Scott: Bermuda athletes need reality check
Wayne Scott is not entirely convinced that sending Bermuda’s athletes to the Olympic Games is the best use of the Island’s limited resources.
The Sports Minister also suggested it might be time for Bermuda athletes and their national governing bodies to be more realistic about the competitions in which they compete.
Unlike some of his predecessors, Scott is speaking from a position of authority when it comes to participating in international events. The minister, a cyclist, represented Bermuda from 1999 to 2007 and was, at one stage, ranked first in the United States in his division.
He said that competing in events such as the Olympics and Pan Am Games “just because I could” never crossed his mind.
“It never even occurred to me to do the Olympics, and Pan Am Games because I wasn’t there [competitive]. I wasn’t at that level and I personally didn’t want to do something just because I could,” he said. “Riding and training at a high level, I understood the different levels, and that [competing] was just something that wasn’t realistic.
“My personal opinion is that I would rather send ten athletes to smaller competitions where they can get the experience, than to spend the same amount of money to send one athlete to an Olympics, as an example, that we’re not going to be competitive in as a country.”
Bermuda’s performances on the world stage has been thrown into the spotlight by a disappointing display at last year’s Central American and Caribbean Games in Mexico. The failings in Mexico brought an outburst of frustration from Donna Watson, the chef de mission, and accusations from certain areas that there was a lack of financial support for sport in Bermuda.
Scott understands the frustrations, but is not convinced by the money argument, pointing to the $20?million that Government provided for his ministry last year. In fact, the minister believes that Bermuda could achieve more success with half the money if the Island’s disparate group of clubs, associations, schools and governing bodies worked together to achieve success.
“Bermuda hasn’t done a good job as a country historically of developing its athletes. Keeping that in mind, and understanding we are an Island of 60,000 people, our athletes have done extraordinarily well, in spite of that lack of unity,” he said.
“You look at Caribbean countries that perform well, it’s not because they have millions of people, it’s because they have determined plans from elementary school with structured sports and activities.”
Scott is not saying that Bermuda and its athletes should not aspire to be competitive at a high level, but that competing in a heat at a major games might not be the best definition of success. Setting realistic, achievable goals in the short-term could be a better approach.

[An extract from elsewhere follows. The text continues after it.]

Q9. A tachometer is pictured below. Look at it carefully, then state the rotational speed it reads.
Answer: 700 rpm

“We need to set a bar that is achievable but relevant. If that means it limits the amount of athletes that can represent the country today, so be it,” Scott said.

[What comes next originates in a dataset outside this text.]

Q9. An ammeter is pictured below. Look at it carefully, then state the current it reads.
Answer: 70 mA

“If we do that and simultaneously align our efforts in schools, clubs, and create clearly defined paths I think our future bodes well.

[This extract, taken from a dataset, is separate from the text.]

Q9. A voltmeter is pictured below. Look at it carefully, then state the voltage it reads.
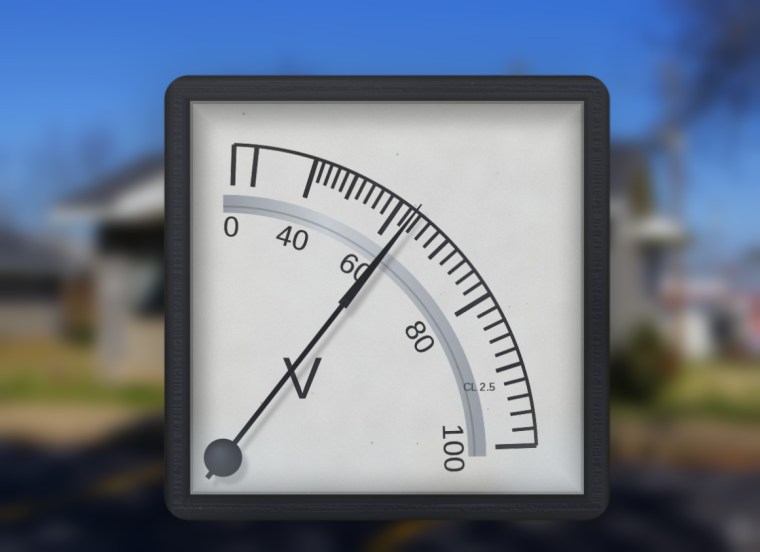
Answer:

“We have phenomenal athletes on the Island for an overall structure that is not aligned, and an overall country that doesn’t truly support its athletes, and that’s a huge plus.
“Imagine what would happen if we set that bar and aligned our efforts [to meet it]. It would be a very short period of time where we would be consistently achieving on the international stage.”
Scott would like to look at the setbacks of the past year as an opportunity to get things back on track, even if his approach is unlikely to be popular with the Island’s athletes and officials.
However, he stands by his assertion that going to big events “just because we have the ability to do so” is something that needs to be discussed in an open and honest fashion.
“I understand the frustration, not only as a former athlete, but I now have responsibility for this and I get it,” he said.
“I see this as an opportunity as a country to achieve some incredible things. Look at the success we’ve had in spite of all these things.
“Let’s start to look at what that realistic criteria is, and let’s set pathways to get there. Now, does that mean today that we may have to forego one or two of these things if we’re serious about it, quite possibly, yes.
“But, for me, it would be much more advantageous to go and look at regional events up and down the East Coast where I could go and do ten of them, instead of getting on that one squad that’s going to Australia to do this big event, just because we have the ability to do so.”
Ultimately, Scott can only offer his opinion about what the money his Ministry provides is spent on, and although he, like many, loves to see the Bermuda flag being flown at major events, he still cannot say if it is the best use of the Island’s resources.
“That’s not for me to answer,” he said. “That’s up to the Olympic Association.”